§ **TRY IT**
Every line below from the one with "Рекомендовать" through the one with "Bouvier entlebuch : exp" is to be repeated exactly, with no picture among them.

§ **RECORD EXTRACTS**
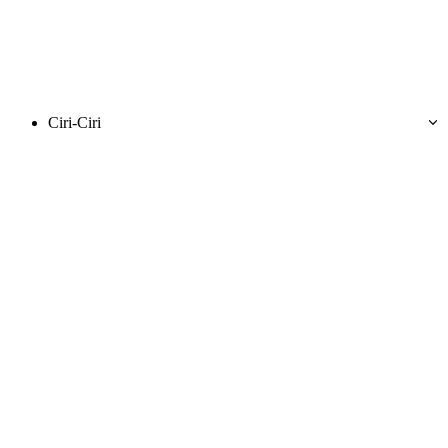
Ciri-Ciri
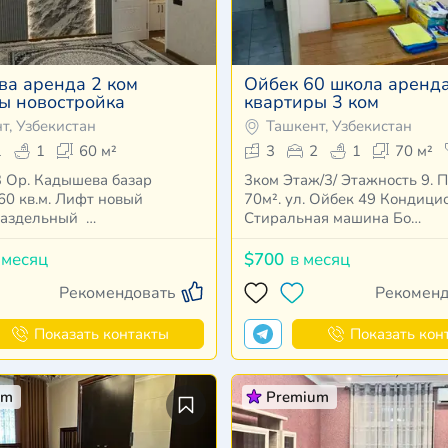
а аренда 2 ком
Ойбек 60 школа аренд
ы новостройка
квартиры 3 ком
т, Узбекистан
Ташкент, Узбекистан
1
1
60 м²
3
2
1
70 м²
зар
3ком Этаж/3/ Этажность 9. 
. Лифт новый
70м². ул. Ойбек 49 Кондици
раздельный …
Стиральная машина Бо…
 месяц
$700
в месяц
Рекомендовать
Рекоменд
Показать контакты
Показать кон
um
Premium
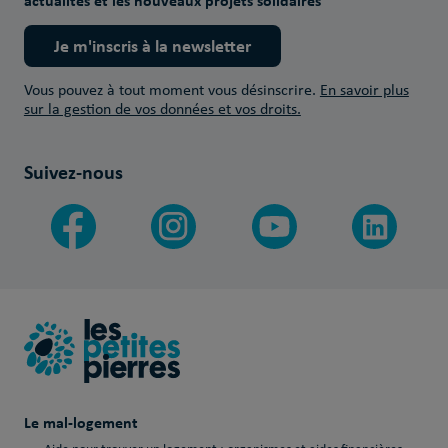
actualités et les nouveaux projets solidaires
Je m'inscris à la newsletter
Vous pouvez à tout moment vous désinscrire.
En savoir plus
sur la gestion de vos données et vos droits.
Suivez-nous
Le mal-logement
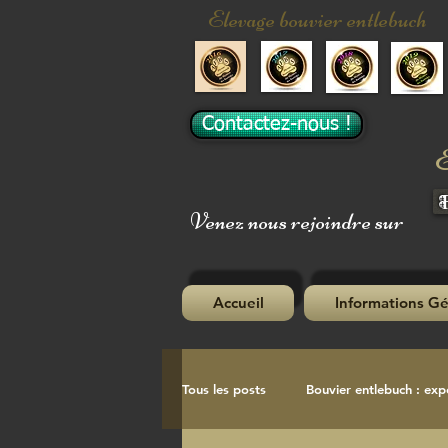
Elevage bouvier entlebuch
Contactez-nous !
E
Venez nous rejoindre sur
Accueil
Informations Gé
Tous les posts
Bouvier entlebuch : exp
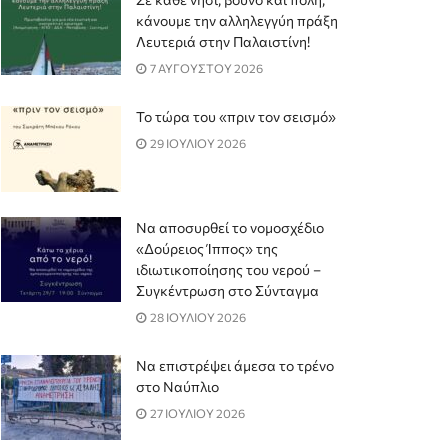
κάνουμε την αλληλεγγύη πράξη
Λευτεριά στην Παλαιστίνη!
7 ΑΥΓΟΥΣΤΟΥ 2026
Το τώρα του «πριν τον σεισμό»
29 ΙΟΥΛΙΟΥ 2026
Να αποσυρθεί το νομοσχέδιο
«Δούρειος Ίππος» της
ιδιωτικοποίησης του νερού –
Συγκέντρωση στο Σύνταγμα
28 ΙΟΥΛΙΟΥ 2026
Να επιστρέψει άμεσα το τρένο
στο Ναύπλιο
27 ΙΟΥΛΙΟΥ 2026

§ **ANSWER TO THIS PROBLEM**
Рекомендовать
Рекоменд
Показать контакты
Показать кон
um
Premium
actualités et les nouveaux projets solidaires
Je m'inscris à la newsletter
Vous pouvez à tout moment vous désinscrire.
En savoir plus
sur la gestion de vos données et vos droits.
Suivez-nous
Le mal-logement
Elevage bouvier entlebuch
Contactez-nous !
E
Venez nous rejoindre sur
Accueil
Informations Gé
Tous les posts
Bouvier entlebuch : exp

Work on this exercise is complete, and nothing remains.